Befriending the Inner Critic

Thank the long shift

Ask what the critic is afraid of, how old it feels, and what Self offers — befriending, not silencing.

Perfectionism; harsh self-talk; shame spirals.
Open →

How IFS worksheets fit together

Internal Family Systems organizes the inner world around Self at the center and parts in protective or exiled roles. The IFS worksheets here cover the full arc of parts work — mapping (who's in there and how they relate), Self-energy (is the client speaking from Self or from a part), unblending (how to separate from a part that has taken over), and dialogue with the protectors who run the show day to day.

Each sheet is one printable side, sized to be filled out by hand and reviewed in the next session. The parts map is the anchor — once a client has named their managers, firefighters, and exiles, the rest of the worksheets become specific conversations with specific parts.

Which IFS handout, when

Open with a parts map in session two or three, once enough rapport exists to name protectors without them feeling exposed. Use the Self-energy check-in as a weekly between-session practice — the client tracks which of the 8 Cs were accessible and which parts stepped in front.

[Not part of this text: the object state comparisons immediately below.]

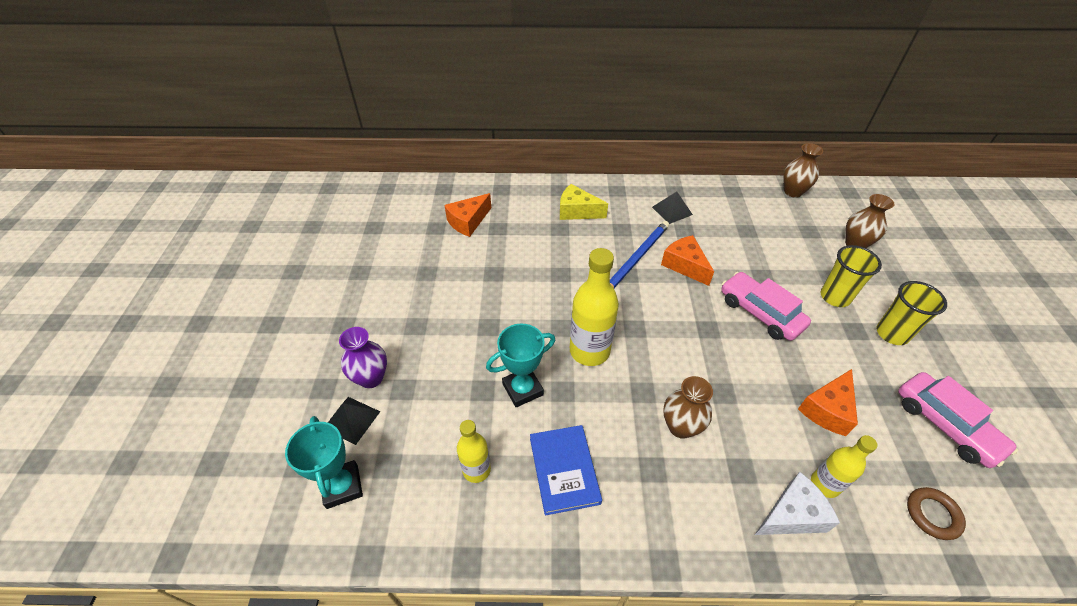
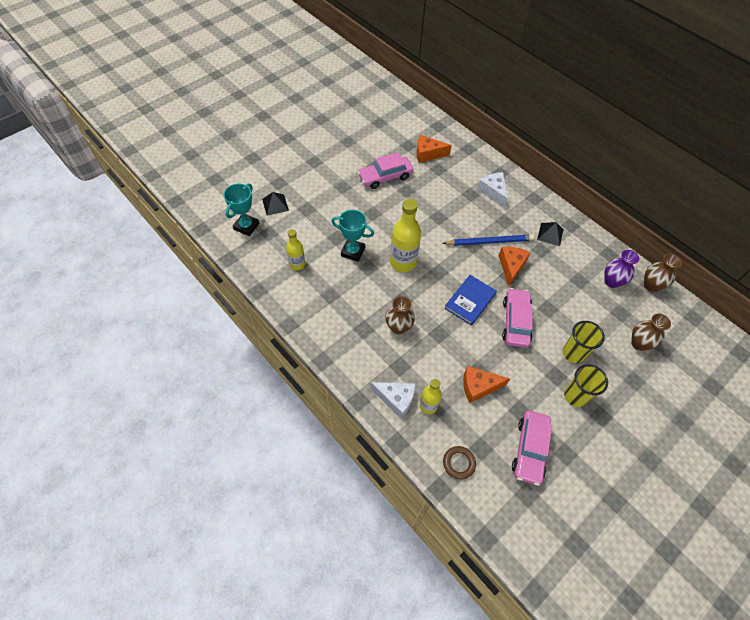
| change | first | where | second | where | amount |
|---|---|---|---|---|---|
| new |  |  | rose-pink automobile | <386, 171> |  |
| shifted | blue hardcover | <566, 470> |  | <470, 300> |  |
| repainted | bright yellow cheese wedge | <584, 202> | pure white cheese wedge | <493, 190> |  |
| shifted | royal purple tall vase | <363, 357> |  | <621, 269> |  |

When a part blends mid-session and the client loses access to Self, the unblending worksheet slows the moment down: notice the part, locate it in the body, ask how old it feels, ask what it's protecting.

Use the firefighter meeting handout when a reactive behavior — substance use, dissociation, lashing out, bingeing — keeps cycling. The sheet structures a respectful conversation with the firefighter about what it's defending the system from, instead of treating it as the problem to eliminate.

Worksheets plus the Parts Mapper

These IFS worksheets pair with the interactive Parts Mapper tool, which lets clinicians and clients build a living parts map together — drag parts onto the canvas, note their protective role, and track how the system shifts over time. The printable handouts are for between-session work and for clients who think better on paper; the Parts Mapper is for in-session collaboration and for clients who want their map to evolve.

Every IFS worksheet here is free to print, free to send via secure link from your TherapistAssist account, and free of watermarks.

Frequently asked questions

What are IFS worksheets?+

IFS worksheets are one-page parts-work handouts that operationalize Richard Schwartz's Internal Family Systems model — parts maps, Self-energy check-ins, unblending prompts, firefighter dialogues, and the 8 Cs of Self. Each sheet is sized to be filled out by hand between sessions or used live in the room to slow a client down and help them notice which part is online.

Which IFS worksheet should I use first?+

Start with a parts map. Before any unburdening or direct access work, the client needs a shared picture of their system — protectors, exiles, managers, firefighters, and the Self at the center. Once the map exists, the Self-energy check-in becomes the weekly practice and the unblending sheet becomes the in-session tool when a part takes over.

Are these IFS worksheets aligned with Richard Schwartz's model?+

Yes. The worksheets follow the IFS framework as taught by Richard Schwartz and the IFS Institute — Self at the center, parts in protective and exiled roles, and the 8 Cs (curiosity, calm, clarity, connectedness, confidence, courage, creativity, compassion) as the markers of Self-energy.

Can clients use parts-work handouts between sessions?+

Yes. The parts mapping and Self-energy check-in sheets are designed for between-session use. Clients track which parts came up during the week, when Self-energy was accessible, and which protectors stepped in. Review at the start of the next session to set the agenda.